As it turned out, a New World screwworm fly had laid eggs inside her ear. When the eggs hatched into maggots, they began eating through Harris' ear canal, which was the source of much of her pain, as well as the scratching sound she kept hearing. The maggots ate a 12 millimeter hole though Harris' ear canal.

Fortunately, no damage was done to her ear drum, blood vessels or facial nerve.

New World screwworm flies (Cochliomyia hominivorax), are a livestock pest that were eradicated from the United Stated about half a century ago, but they still thrive in Central and South America, LiveScience reported.
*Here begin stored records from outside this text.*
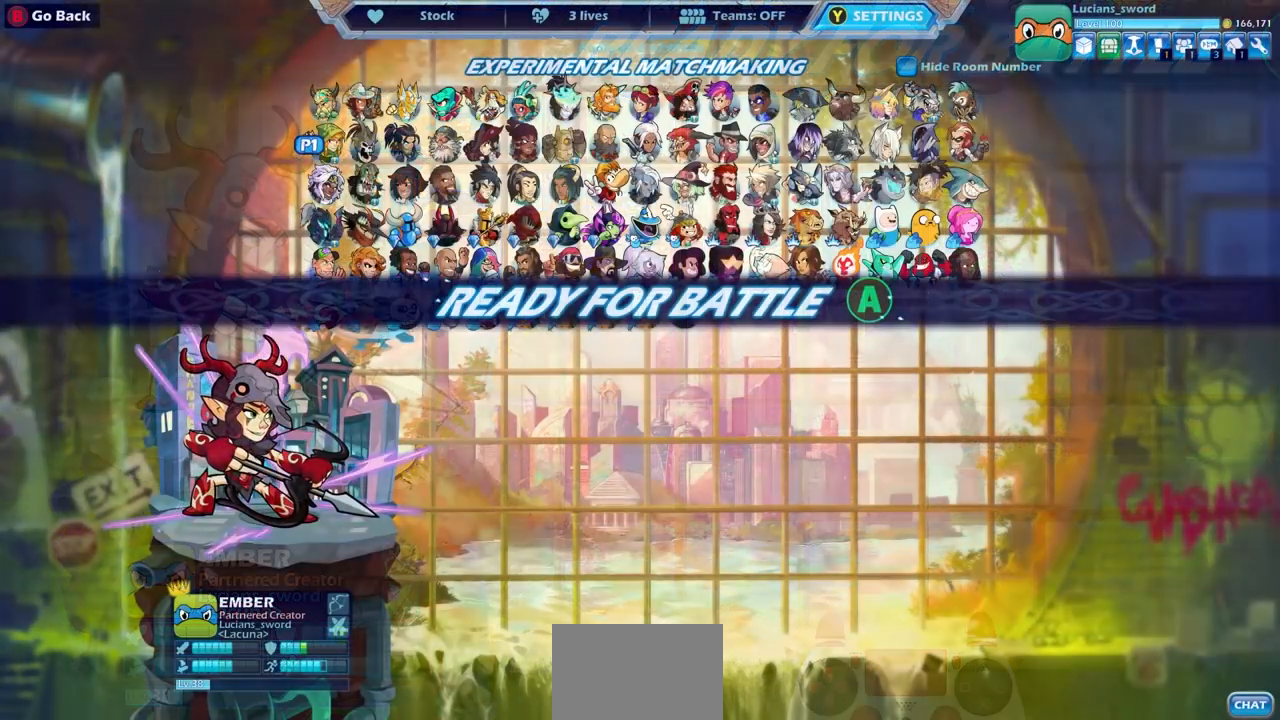
Gameplay with a controller (PlayStation layout); each line is a JSON object with the inputs held at the frame after it. "events" lists button and stick changes between this image and that frame as [ms after this image, input, new state], when the widget could be followed in between.
{"buttons": [], "left_stick": "center", "right_stick": "center", "events": [[17, "CROSS", "down"], [133, "CROSS", "up"], [217, "CROSS", "down"], [317, "CROSS", "up"]]}
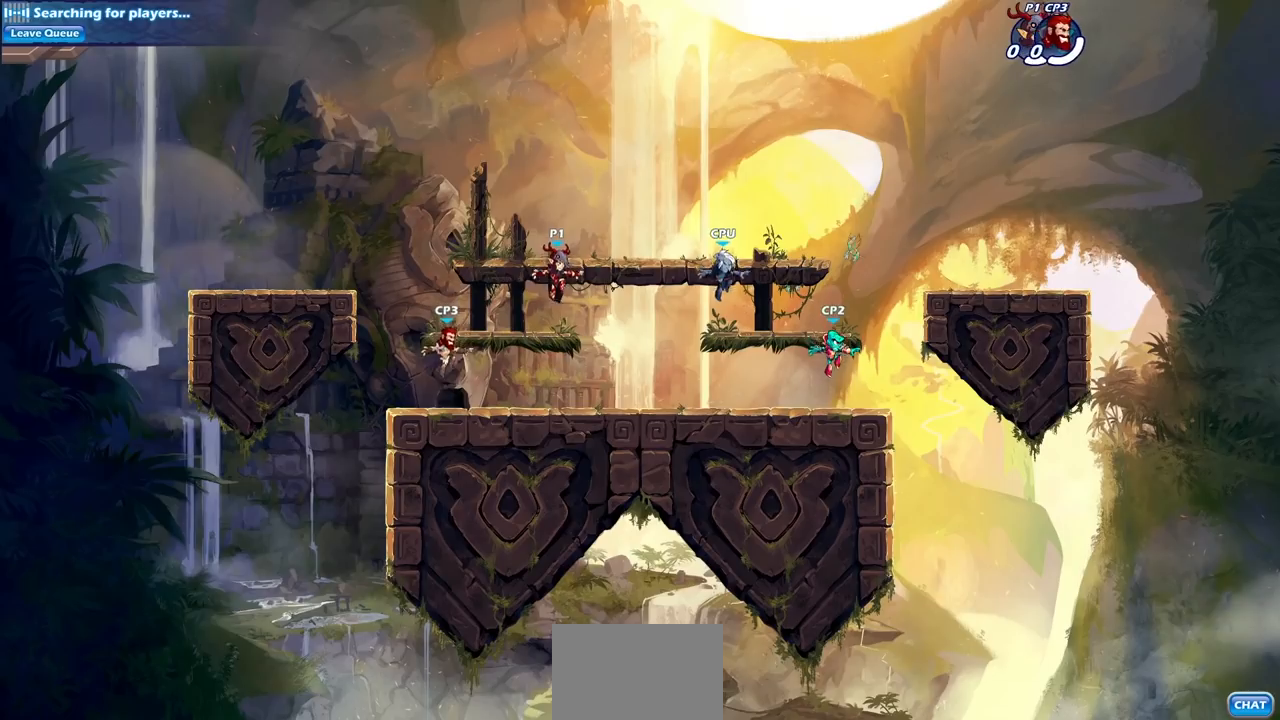
{"buttons": ["R2"], "left_stick": "left", "right_stick": "center", "events": [[367, "left_stick", "left"], [483, "R2", "down"]]}
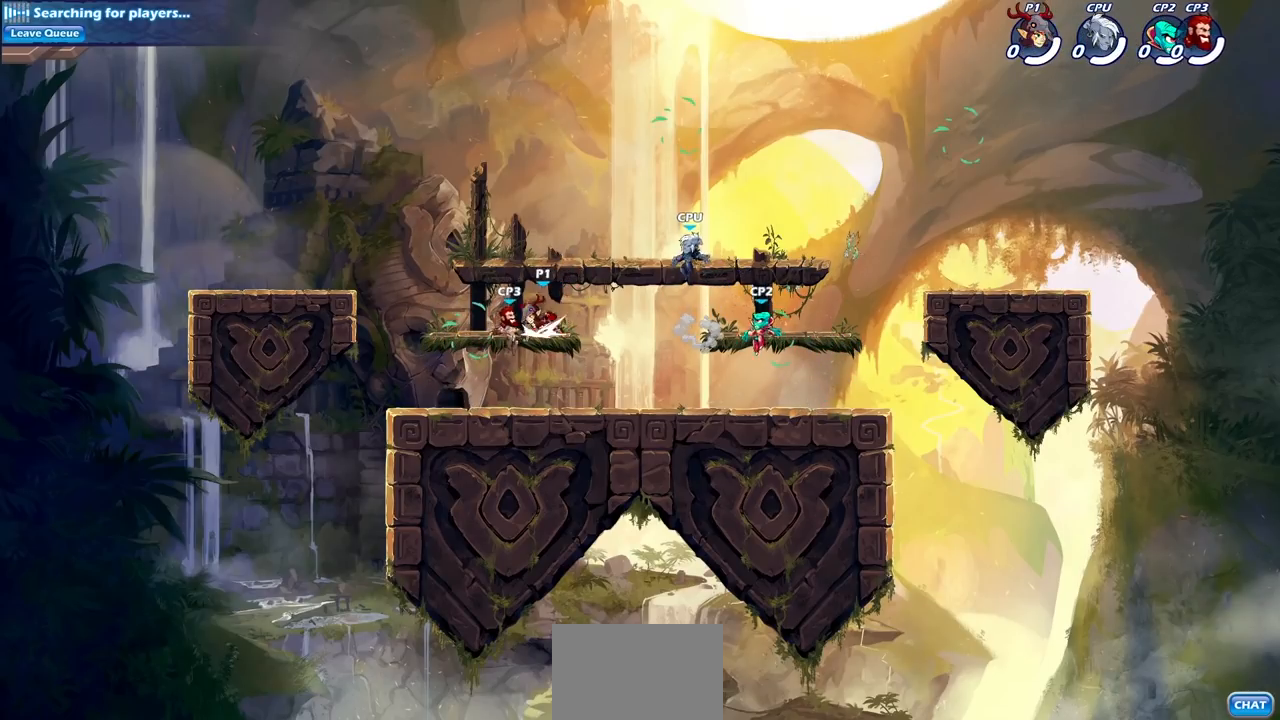
{"buttons": [], "left_stick": "center", "right_stick": "center", "events": [[50, "CROSS", "down"], [167, "CROSS", "up"], [167, "R2", "up"], [283, "CROSS", "down"], [383, "R2", "down"], [400, "CIRCLE", "down"], [400, "CROSS", "up"], [483, "CIRCLE", "up"], [483, "R2", "up"], [500, "left_stick", "center"]]}
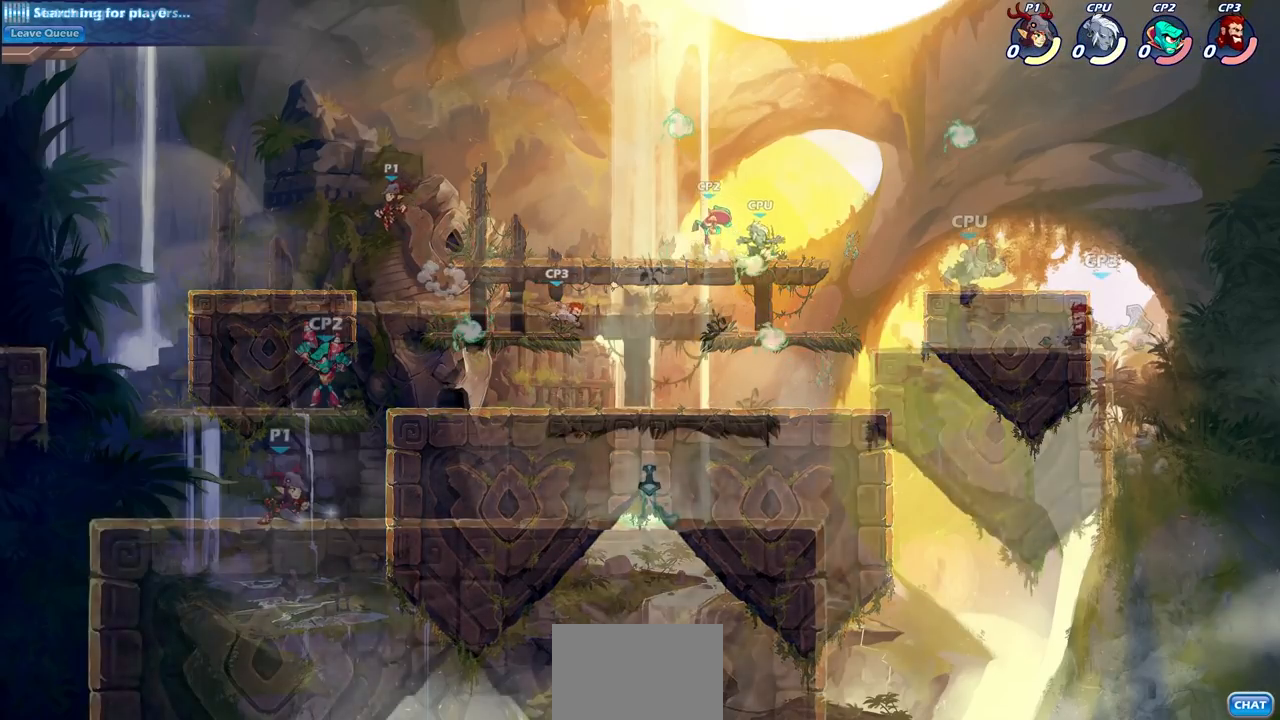
{"buttons": [], "left_stick": "center", "right_stick": "center", "events": [[33, "left_stick", "down-right"], [183, "left_stick", "center"]]}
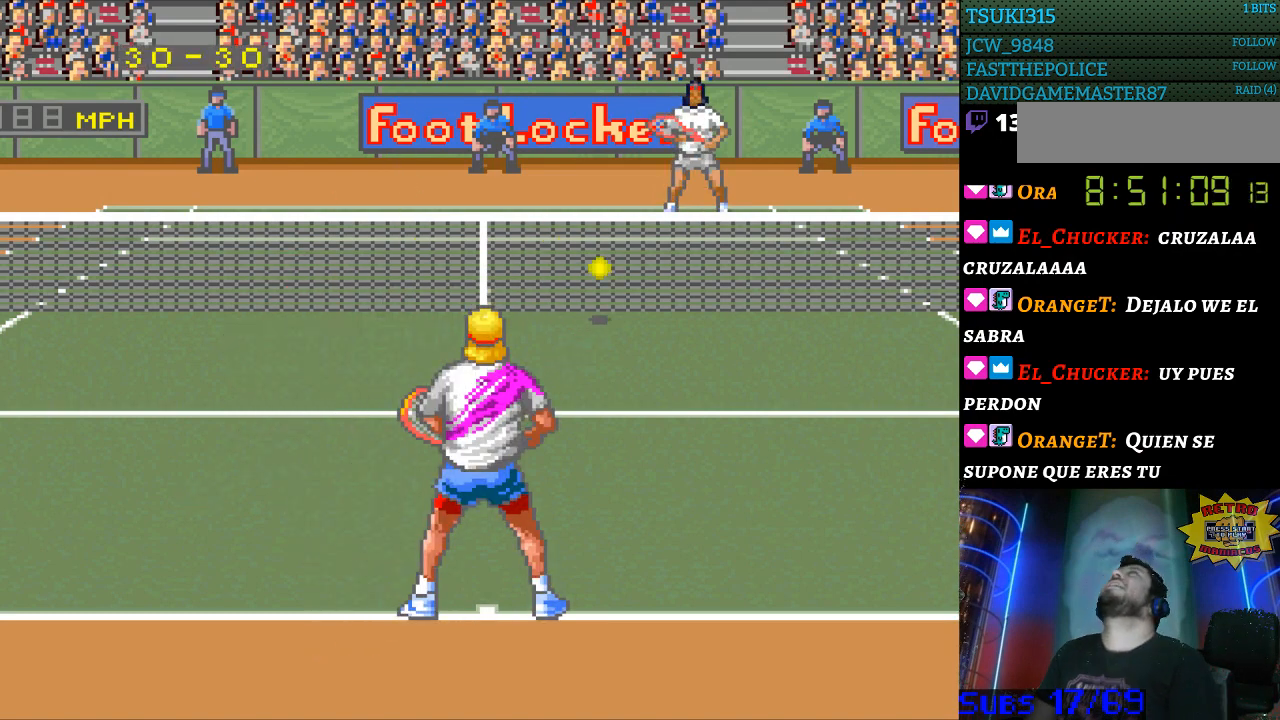
Gameplay with a controller (Nintendo layout); each line is a JSON object with the inputs held at the frame after it. "events" lists button and stick changes between this image and that frame as [ms after this image, input, new state], when the widget could be followed in between. Not read: L3 R3.
{"buttons": [], "events": [[433, "A", "down"], [467, "A", "up"]]}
While on a jungle trek in Peru, Harris apparently walked into a swarm of the flies, and one, she said, momentarily got into her ear. But after she shooed it away, she did not think anything more of it.

But the fly was in her ear long enough to lay eggs, which developed into what the surgeons who removed them called a "wriggling mass of maggots," the Daily Mail reported.

Harris' ordeal was featured on a recent episode of a Discovery Channel documentary called "Bugs, Bites And Parasites."

Harris said that after the ordeal was over, she was no longer as generally squeamish about bugs.

"How can you be when they've been inside your head?"